## Task prompt
Extend the forum post about cross-cluster search, picking up right after its final line.

----- Selected text -----

Cross-cluster search questions

Hello,

We are trying to replace our tribe nodes setup with cross-cluster search setup and we have multiple questions regarding the general configuration and monitoring of cross-cluster-search cluster.
Unfortunately the documentation does not reflect on many aspects of cross-cluster search inner workings.

Could you please answer following questions:

  1. Am I understanding correctly that gateway nodes are being chosen ONLY at the cluster registration moment?

  2. How are those gateway nodes chosen? Is there an algorithm for this?

  3. Is chosen gateway nodes list propagated across all nodes of the cross-cluster-search cluster - or each node generates its own gateway nodes list separately?

  4. Are the search requests coming through gateway nodes balanced somehow (Round-robin? Some other algorithm?) - or all search requests from a cross-cluster search node will end up on one gateway server - and other two act as a backup?

  5. What happens if one or two of chosen gateway nodes become unresponsive? Should the cross-cluster-search node that has lost connections to those gateway nodes choose different gateway nodes eventually?
    5a. If not - how can we make a node to re-select gateway nodes and re-establish the connections?
    5b. If yes - how fast should it discover a loss of connectivity? Can this value be configured?

  6. Is there a way to monitor what specific gateway nodes have been chosen by a cross-cluster-search node? As far as I can understand - the "http_addresses" field has been removed from Elastic 7.X

  7. Is there a difference between

    "persistent" : {
     "cluster" : {
       "remote" : {
    

and

 "persistent" : {    
   "search" : {
      "remote" : {

locations for configuring cross-cluster-search settings?
As far as we can see - ELK 6.8.3 allows the same cross-cluster-search settings to be configured in both locations simultaneously.
Which setting will take precedence if we have contradicting cross-cluster-search settings in both locations?
Am I understanding correctly that

 "persistent" : {    
   "search" : {
      "remote" : {

should be used going forward?
8. Is there a way to completely remove a remote cluster from cross-cluster search configuration or to completely clear existing CCS configuration from a CCS cluster?
As far as we were able to see - there is currently no way in Elastic 6.8.3 to completely nullify neither

"persistent" : {
    "cluster" : {
      "remote" : {

nor

 "persistent" : {    
   "search" : {
      "remote" : {

We were able to only make seeds list empty for the clusters we do not need any more.

Could you please also let us understand the state our test cross-cluster-search cluster is in right now?

We have a cluster of 4 cross-cluster-search nodes on Elastic 6.8.3.

ip           node.role name
10.48.37.18  mdi       ams01-c02-kcs10
10.49.37.16  mdi       zrh01-c02-kcs10
10.13.137.84 mdi       sjc01-c02-kcs10
10.14.36.143 mdi       iad01-c02-kcs10

We have following cluster settings in regards to one of the remote clusters:

{
  "persistent" : {
    "cluster" : {
      "remote" : {
	  <...>
	    "aws71-c01" : {
          "skip_unavailable" : "true",
          "seeds" : [
            "10.3.6.63:9301",
            "10.3.6.66:9301",
            "10.3.6.85:9301"

----- Supplied data -----

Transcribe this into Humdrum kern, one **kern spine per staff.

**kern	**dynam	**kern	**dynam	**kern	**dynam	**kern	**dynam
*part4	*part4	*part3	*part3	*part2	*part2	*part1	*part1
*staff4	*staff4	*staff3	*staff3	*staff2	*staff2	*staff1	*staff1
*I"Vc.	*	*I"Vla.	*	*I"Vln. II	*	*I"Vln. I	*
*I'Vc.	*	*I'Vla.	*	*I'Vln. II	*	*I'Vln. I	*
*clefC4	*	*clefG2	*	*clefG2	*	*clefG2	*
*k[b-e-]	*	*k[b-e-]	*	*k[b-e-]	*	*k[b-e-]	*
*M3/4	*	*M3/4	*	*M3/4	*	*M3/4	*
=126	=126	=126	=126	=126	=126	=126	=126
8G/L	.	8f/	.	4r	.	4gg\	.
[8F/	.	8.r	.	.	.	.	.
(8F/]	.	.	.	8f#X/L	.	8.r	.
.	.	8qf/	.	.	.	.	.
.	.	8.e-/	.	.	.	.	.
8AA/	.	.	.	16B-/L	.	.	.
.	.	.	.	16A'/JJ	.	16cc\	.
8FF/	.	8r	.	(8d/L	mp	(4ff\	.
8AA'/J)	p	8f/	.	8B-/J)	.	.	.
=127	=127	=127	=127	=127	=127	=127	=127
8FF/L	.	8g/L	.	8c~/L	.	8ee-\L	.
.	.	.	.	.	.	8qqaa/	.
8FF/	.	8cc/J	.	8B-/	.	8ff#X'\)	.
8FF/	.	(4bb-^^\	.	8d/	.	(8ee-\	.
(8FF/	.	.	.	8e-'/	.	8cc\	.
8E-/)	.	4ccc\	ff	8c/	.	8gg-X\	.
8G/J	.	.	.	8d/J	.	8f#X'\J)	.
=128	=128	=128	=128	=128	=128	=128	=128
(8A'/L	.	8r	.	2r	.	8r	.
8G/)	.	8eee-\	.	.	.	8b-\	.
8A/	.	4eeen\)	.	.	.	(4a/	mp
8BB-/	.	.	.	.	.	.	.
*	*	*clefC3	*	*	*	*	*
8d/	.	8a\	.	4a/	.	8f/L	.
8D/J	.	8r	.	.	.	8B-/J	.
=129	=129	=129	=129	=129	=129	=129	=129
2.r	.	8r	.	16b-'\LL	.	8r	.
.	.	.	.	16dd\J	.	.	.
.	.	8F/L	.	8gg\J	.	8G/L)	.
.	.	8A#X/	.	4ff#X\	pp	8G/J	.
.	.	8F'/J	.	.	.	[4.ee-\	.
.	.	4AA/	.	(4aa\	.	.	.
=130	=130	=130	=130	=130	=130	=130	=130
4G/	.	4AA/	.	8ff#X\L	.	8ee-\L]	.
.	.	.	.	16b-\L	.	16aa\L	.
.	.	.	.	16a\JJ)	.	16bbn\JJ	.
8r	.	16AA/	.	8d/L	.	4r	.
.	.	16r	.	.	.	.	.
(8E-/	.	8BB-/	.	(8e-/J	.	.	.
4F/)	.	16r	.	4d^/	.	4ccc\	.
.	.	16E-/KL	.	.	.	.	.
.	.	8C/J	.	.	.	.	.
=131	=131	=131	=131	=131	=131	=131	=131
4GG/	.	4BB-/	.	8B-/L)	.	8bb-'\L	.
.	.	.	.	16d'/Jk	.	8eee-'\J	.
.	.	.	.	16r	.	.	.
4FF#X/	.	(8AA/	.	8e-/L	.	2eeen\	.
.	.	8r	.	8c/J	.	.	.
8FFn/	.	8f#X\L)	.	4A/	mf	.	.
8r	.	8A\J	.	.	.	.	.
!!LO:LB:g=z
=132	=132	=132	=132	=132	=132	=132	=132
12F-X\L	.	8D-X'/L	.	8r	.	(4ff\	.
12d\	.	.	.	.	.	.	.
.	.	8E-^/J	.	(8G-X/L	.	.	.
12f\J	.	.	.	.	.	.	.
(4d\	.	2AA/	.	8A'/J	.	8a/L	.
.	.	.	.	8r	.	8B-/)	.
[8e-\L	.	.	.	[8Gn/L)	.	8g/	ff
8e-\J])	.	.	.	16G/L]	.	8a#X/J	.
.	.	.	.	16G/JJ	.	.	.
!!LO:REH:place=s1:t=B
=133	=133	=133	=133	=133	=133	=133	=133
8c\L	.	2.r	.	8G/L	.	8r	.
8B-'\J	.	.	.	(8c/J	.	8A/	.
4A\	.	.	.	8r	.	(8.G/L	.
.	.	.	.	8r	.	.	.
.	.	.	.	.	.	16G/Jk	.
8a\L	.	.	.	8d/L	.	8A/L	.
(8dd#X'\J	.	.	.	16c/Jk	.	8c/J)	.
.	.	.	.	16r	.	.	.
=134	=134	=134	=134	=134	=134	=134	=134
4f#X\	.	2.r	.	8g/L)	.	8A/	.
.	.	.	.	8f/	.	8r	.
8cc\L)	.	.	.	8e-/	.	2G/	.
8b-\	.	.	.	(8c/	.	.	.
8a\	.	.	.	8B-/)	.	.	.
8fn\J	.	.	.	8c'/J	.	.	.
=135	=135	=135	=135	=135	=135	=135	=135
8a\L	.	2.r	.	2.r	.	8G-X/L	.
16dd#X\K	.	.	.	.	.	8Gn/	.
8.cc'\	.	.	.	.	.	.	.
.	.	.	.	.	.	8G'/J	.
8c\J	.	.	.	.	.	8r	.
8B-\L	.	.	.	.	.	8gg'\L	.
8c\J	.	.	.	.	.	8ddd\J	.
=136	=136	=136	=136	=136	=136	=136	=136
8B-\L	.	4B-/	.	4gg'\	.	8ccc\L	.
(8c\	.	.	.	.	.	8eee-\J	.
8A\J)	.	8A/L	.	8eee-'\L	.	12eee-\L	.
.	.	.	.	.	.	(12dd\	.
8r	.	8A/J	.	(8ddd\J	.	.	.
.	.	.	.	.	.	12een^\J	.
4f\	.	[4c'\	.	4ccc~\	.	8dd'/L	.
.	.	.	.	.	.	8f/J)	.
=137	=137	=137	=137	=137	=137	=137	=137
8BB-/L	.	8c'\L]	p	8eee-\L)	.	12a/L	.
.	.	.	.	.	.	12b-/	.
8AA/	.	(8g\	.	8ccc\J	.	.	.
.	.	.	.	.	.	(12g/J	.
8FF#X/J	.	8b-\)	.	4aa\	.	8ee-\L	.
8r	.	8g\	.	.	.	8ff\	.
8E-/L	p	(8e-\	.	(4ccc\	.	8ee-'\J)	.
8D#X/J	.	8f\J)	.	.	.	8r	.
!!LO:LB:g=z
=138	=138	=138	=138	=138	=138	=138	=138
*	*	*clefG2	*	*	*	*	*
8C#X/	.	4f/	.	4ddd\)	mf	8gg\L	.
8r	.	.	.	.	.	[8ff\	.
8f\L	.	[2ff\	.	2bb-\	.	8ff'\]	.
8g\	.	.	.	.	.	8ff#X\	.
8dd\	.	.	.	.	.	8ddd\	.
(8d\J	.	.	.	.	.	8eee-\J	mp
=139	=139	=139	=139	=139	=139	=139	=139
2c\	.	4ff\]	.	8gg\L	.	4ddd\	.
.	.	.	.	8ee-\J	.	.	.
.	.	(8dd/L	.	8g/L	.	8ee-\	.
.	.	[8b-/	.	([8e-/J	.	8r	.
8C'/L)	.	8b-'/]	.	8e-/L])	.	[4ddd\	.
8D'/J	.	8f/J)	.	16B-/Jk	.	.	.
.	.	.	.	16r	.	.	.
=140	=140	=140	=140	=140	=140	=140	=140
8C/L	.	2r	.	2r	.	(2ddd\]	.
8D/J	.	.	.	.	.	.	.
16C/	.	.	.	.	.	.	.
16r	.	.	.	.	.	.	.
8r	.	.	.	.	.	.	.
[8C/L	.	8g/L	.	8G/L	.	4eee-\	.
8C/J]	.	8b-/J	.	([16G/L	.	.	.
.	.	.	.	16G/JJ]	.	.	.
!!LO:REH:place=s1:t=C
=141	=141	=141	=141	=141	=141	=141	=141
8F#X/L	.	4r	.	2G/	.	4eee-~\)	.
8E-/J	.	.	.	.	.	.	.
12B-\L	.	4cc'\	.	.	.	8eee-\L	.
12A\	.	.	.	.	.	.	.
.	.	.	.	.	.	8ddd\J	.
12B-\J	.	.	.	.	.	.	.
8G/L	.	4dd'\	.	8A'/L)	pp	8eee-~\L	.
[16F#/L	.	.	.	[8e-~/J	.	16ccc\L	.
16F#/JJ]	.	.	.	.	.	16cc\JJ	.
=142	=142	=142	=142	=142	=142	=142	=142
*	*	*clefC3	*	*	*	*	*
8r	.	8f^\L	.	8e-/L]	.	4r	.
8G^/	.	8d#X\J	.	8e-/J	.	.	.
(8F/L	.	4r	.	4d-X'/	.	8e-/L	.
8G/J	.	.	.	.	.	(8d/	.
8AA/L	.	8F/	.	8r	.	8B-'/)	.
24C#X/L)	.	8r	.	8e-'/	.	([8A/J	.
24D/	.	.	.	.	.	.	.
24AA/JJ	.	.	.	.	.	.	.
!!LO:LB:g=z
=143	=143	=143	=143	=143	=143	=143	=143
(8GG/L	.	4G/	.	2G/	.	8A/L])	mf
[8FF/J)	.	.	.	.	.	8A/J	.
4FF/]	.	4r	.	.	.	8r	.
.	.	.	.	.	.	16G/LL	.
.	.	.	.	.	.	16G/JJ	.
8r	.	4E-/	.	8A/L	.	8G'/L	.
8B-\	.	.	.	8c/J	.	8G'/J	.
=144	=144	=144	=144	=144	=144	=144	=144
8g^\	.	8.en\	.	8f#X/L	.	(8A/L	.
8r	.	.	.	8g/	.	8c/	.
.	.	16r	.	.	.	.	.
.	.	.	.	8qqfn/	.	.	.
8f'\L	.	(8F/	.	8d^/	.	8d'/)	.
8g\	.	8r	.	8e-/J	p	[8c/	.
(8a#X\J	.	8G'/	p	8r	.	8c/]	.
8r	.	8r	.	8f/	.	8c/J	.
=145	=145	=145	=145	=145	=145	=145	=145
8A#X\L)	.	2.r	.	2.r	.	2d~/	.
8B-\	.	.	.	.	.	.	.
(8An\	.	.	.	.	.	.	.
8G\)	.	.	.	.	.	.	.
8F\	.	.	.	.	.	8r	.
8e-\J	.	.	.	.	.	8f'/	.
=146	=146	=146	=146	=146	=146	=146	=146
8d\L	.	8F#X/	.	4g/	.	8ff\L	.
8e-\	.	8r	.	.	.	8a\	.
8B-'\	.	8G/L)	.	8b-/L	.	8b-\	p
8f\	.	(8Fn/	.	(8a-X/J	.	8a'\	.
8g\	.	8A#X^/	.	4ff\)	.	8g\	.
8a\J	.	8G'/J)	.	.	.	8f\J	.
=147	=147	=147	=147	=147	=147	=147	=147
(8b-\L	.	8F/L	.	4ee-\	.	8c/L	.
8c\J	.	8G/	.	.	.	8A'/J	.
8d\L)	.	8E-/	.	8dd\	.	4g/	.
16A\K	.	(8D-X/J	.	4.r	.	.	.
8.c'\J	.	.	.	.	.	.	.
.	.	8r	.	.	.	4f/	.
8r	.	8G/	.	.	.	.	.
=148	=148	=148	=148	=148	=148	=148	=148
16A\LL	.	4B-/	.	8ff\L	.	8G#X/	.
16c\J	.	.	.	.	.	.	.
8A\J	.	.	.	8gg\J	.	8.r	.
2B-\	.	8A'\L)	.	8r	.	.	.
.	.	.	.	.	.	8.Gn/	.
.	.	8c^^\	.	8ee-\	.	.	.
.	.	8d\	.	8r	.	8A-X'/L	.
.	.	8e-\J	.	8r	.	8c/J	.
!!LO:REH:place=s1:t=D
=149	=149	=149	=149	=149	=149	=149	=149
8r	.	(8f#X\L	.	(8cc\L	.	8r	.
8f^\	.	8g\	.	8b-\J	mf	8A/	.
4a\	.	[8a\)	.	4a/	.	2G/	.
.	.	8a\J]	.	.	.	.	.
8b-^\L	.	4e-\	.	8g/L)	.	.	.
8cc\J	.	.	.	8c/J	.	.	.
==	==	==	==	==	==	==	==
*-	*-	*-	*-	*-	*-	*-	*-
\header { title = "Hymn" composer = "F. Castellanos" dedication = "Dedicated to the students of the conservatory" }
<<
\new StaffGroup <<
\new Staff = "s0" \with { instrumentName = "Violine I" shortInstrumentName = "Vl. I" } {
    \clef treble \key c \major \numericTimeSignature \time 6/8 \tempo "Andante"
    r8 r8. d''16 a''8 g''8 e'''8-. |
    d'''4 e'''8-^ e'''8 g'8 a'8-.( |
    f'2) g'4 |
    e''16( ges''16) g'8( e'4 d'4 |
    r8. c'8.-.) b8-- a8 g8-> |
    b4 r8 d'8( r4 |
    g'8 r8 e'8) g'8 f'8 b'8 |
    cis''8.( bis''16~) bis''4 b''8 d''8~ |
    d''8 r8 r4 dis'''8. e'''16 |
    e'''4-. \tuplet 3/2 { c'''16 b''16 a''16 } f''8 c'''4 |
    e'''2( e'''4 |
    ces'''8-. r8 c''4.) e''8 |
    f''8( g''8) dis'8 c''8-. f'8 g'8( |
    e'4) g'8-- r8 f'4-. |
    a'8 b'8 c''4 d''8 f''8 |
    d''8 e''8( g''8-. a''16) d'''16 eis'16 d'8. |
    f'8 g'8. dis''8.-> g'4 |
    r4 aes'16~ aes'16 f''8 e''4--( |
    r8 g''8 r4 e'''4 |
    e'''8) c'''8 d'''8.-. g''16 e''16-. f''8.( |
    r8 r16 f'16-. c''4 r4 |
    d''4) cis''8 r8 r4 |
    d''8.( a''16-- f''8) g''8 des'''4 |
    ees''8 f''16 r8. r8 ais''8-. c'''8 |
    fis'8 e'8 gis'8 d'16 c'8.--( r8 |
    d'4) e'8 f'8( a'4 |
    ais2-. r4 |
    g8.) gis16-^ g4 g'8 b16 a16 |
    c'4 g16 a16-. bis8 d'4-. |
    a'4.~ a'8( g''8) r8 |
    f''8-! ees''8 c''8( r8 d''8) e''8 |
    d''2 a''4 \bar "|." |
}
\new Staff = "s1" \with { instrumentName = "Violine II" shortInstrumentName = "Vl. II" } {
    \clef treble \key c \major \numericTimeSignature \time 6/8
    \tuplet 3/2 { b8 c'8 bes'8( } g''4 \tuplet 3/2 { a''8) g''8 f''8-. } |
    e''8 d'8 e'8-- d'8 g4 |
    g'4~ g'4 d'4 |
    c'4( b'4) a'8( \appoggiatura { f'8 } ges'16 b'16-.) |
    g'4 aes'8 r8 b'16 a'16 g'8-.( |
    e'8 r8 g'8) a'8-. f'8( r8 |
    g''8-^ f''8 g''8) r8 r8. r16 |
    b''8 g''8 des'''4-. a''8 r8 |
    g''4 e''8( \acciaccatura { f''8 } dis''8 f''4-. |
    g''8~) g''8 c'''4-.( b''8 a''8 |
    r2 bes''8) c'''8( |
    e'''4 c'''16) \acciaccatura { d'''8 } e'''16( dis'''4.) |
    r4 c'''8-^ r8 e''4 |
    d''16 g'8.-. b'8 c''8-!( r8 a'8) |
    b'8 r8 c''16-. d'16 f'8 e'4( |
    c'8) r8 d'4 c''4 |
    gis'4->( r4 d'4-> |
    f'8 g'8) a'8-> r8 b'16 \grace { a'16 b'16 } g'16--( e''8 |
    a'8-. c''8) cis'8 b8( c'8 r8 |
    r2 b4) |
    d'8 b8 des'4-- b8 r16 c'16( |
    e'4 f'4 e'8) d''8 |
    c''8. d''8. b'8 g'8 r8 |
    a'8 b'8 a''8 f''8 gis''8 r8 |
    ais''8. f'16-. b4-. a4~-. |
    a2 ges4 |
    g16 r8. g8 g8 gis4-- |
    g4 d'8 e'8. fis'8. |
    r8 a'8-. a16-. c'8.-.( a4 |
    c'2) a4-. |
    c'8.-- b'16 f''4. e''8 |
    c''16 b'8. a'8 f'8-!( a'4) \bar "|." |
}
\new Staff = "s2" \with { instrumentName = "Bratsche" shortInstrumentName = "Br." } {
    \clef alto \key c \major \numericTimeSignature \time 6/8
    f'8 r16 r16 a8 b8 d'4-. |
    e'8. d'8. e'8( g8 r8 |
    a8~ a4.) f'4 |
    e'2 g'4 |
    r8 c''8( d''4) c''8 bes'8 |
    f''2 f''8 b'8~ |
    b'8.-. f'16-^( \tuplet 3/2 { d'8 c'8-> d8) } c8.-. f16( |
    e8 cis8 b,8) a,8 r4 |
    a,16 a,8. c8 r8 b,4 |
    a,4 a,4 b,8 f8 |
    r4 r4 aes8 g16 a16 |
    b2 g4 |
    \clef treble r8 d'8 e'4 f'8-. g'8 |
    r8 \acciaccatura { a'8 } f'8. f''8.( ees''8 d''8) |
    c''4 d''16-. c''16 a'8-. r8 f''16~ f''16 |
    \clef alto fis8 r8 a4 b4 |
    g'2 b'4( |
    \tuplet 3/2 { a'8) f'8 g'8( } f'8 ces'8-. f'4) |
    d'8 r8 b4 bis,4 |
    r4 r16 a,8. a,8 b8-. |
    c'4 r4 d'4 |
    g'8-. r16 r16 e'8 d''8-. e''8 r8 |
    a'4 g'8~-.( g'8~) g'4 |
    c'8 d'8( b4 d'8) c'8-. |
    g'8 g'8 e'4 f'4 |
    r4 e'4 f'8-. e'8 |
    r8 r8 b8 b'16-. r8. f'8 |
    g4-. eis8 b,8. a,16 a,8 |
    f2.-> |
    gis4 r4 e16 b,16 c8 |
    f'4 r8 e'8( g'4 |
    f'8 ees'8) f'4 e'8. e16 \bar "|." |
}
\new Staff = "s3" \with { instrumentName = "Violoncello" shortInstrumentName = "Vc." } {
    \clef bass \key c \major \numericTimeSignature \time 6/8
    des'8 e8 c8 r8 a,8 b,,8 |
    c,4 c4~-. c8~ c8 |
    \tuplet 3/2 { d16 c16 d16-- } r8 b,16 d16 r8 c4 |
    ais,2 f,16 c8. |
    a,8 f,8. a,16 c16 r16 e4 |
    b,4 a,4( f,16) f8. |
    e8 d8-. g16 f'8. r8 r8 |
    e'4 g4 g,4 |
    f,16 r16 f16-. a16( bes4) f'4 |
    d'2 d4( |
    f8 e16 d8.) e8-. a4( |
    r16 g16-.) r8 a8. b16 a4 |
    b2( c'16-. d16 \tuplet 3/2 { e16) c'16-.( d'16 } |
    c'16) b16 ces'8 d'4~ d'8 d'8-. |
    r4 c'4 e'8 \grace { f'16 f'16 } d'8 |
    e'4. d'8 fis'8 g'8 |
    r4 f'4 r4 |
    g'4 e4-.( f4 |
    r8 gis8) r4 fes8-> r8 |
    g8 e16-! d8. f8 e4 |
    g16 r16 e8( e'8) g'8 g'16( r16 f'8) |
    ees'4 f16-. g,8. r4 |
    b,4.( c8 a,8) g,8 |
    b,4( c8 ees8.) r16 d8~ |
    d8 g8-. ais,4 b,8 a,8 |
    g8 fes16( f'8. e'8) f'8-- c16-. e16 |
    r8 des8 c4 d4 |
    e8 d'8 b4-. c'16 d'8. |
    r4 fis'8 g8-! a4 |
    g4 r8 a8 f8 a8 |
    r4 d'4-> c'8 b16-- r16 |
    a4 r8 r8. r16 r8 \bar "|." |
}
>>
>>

-----

## Answer to this exercise
          ],
          "transport" : {
            "ping_schedule" : "30s"
          }
        },
	<...>

But the outputs of _remote/info for different nodes in cluster show different "num_nodes_connected" values.

See for example for the node ams01-c02-kcs10:

curl -s 10.48.37.18:9200/_remote/info?pretty | grep -A 16 "aws71-c01"
  "aws71-c01" : {
    "seeds" : [
      "10.3.6.66:9301",
      "10.3.6.85:9301",
      "10.3.6.63:9301"
    ],
    "http_addresses" : [
      "10.3.6.66:9201",
      "10.3.6.63:9201",
      "10.3.6.85:9201"
    ],
    "connected" : true,
    "num_nodes_connected" : 3,
    "max_connections_per_cluster" : 3,
    "initial_connect_timeout" : "30s",
    "skip_unavailable" : true
  },

and for the node iad01-c02-kcs10:

curl -s 10.14.36.143:9200/_remote/info?pretty | grep -A 16 "aws71-c01"
  "aws71-c01" : {
    "seeds" : [
      "10.3.6.66:9301",
      "10.3.6.85:9301",
      "10.3.6.63:9301"
    ],
    "http_addresses" : [
      "10.3.6.66:9201",
      "10.3.6.85:9201",
      "10.3.6.124:9201"
    ],
    "connected" : true,
    "num_nodes_connected" : 1,
    "max_connections_per_cluster" : 3,
    "initial_connect_timeout" : "30s",
    "skip_unavailable" : true
  },

If we restart iad01-c02-kcs10 node - we can probably get the num_nodes_connected to 3 again, but we were not able to influence the number by any other means (including sending search requests).
Is this the only way of restoring the correct number of connections? Or we are incorrect using num_nodes_connected as a monitoring metric for the state of cross-cluster search?
What steps can be performed to investigate the issue further?

  1. Am I understanding correctly that gateway nodes are being chosen ONLY at the cluster registration moment?

No. Gateway nodes are determined during a connection attempt. The local cluster will connect to a configured seed node and request the cluster state. From the cluster state it will extract the remote nodes and initiate connections (up to the maximum connections_per_cluster). As the documentation indicates, dedicated master nodes are not eligible.

If you want some level of control over which nodes are chosen, you can configure the node attributes.

As described in the documentation:

A node attribute to filter out nodes that are eligible as a gateway node in the remote cluster. For instance a node can have a node attribute node.attr.gateway: true such that only nodes with this attribute will be connected to if cluster.remote.node.attr is set to gateway

In this particular case, you would set cluster.remote.node.attr: gateway. And then on the remote cluster you would set node.attr.gateway: true on the nodes that you want to be gateway nodes.

  1. How are those gateway nodes chosen? Is there an algorithm for this?

Elasticsearch iterates through the nodes in the remote cluster and makes connection attempts to the eligible nodes. It stops making connection attempts once the configured number of connections are open.

  1. Is chosen gateway nodes list propagated across all nodes of the cross-cluster-search cluster - or each node generates its own gateway nodes list separately?

Each node does the connection process on its own.

  1. Are the search requests coming through gateway nodes balanced somehow (Round-robin? Some other algorithm?) - or all search requests from a cross-cluster search node will end up on one gateway server - and other two act as a backup?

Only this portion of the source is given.